WHAT YOU HAVE TO DO
Only the text should come through, so restate the listing exactly and drop its images.

======== DATASET EXCERPT ========

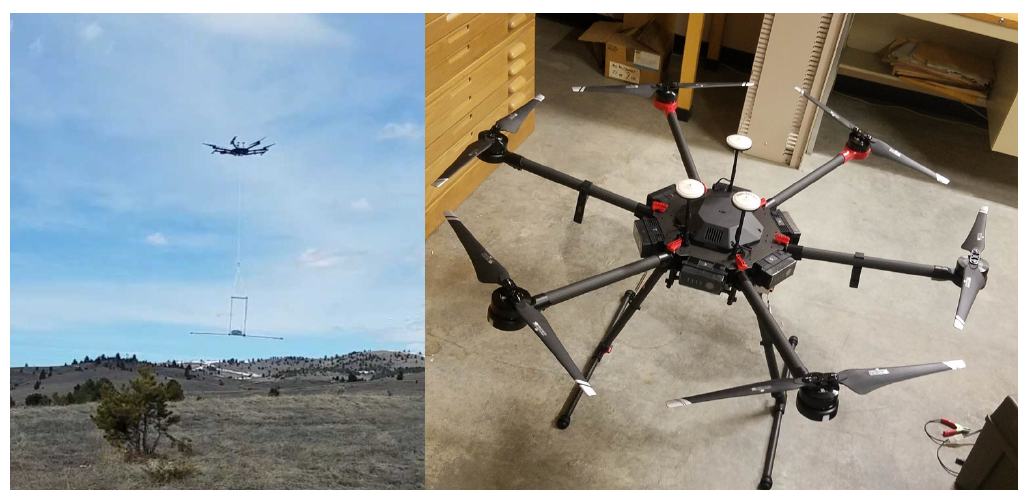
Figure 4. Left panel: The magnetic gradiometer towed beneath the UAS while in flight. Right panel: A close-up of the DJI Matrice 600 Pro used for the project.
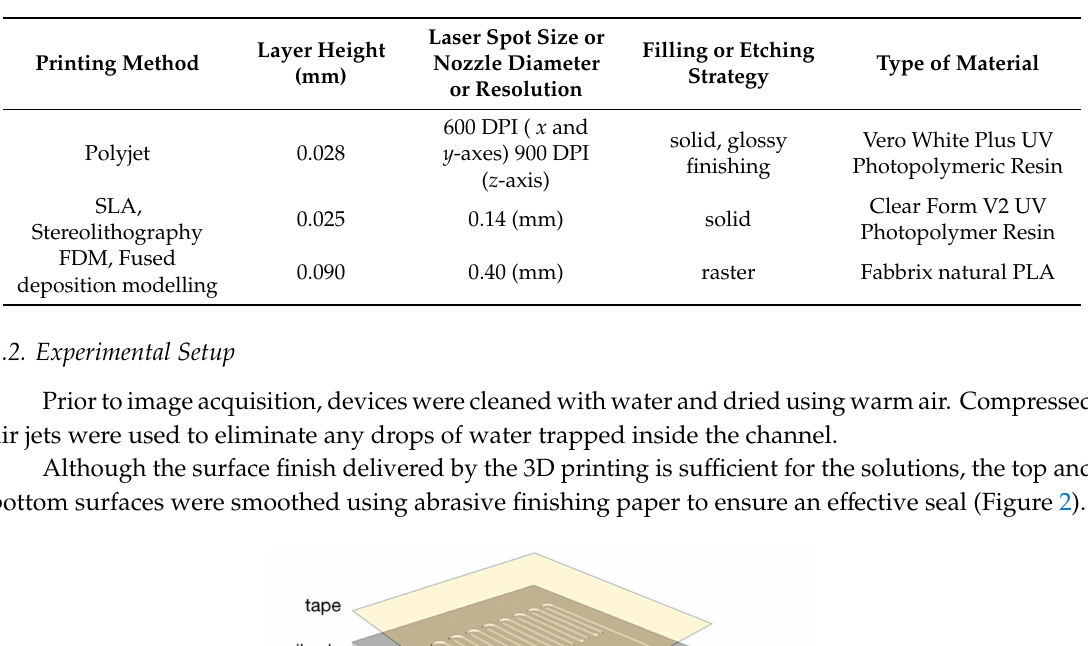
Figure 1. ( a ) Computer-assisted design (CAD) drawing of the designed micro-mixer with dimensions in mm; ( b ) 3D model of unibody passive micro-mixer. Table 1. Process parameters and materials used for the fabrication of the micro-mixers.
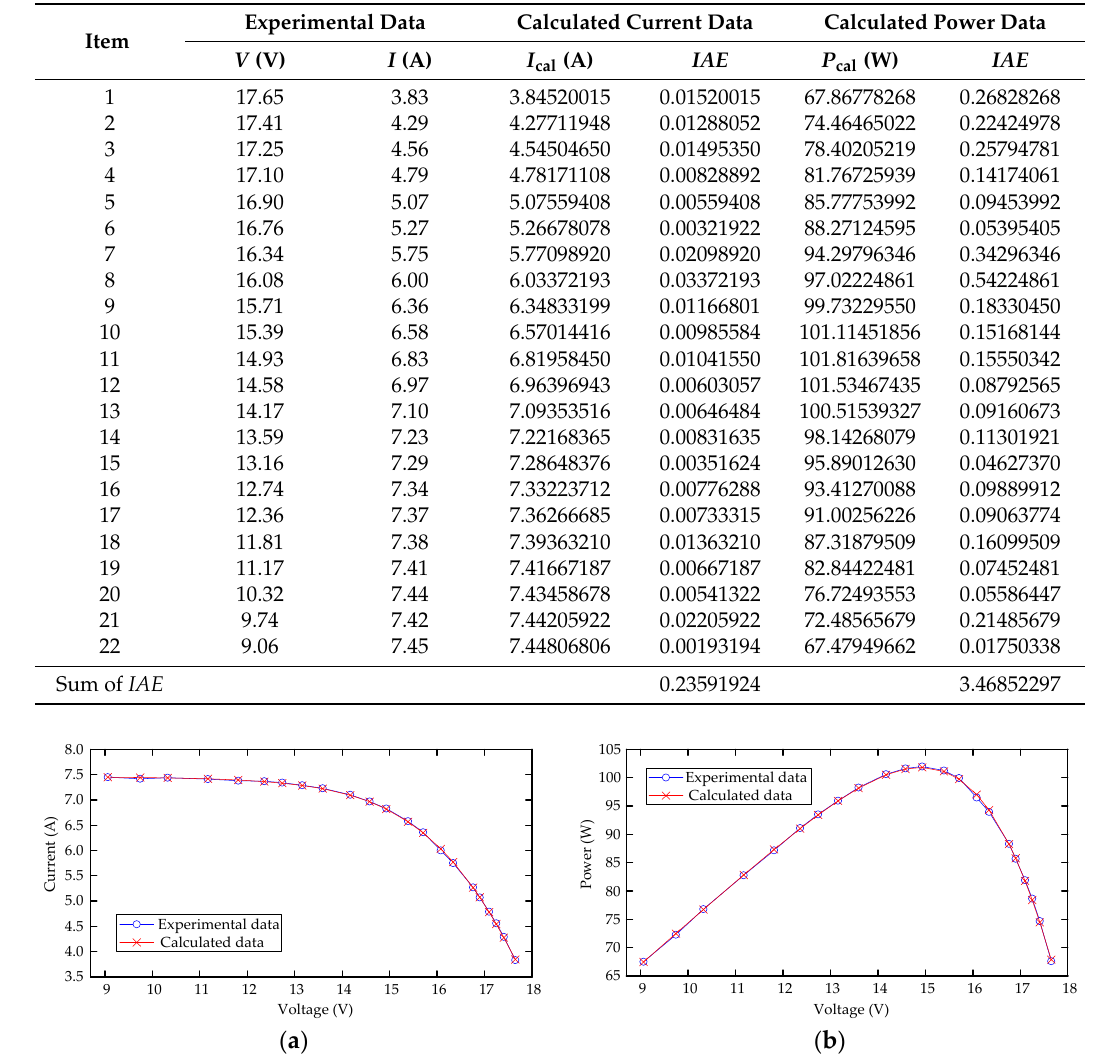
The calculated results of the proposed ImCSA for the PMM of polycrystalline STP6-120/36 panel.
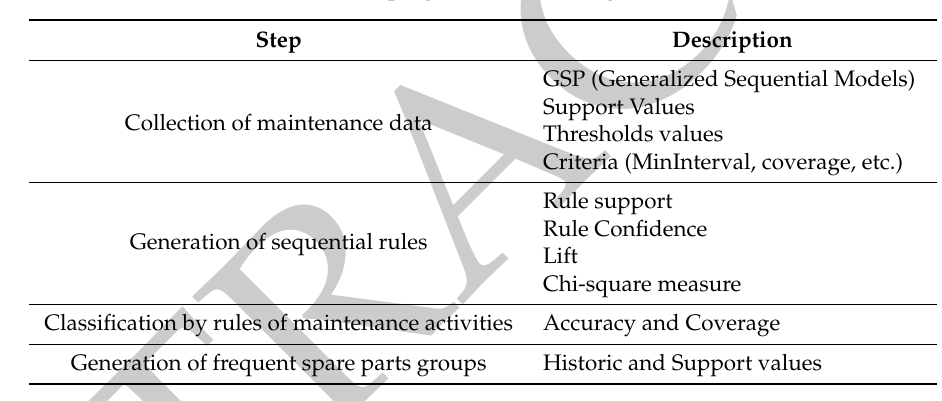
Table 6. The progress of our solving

========

SOLUTION TO THIS PROBLEM
Figure 4. Left panel: The magnetic gradiometer towed beneath the UAS while in flight. Right panel: A close-up of the DJI Matrice 600 Pro used for the project.
Figure 1. ( a ) Computer-assisted design (CAD) drawing of the designed micro-mixer with dimensions in mm; ( b ) 3D model of unibody passive micro-mixer. Table 1. Process parameters and materials used for the fabrication of the micro-mixers.
The calculated results of the proposed ImCSA for the PMM of polycrystalline STP6-120/36 panel.
Table 6. The progress of our solving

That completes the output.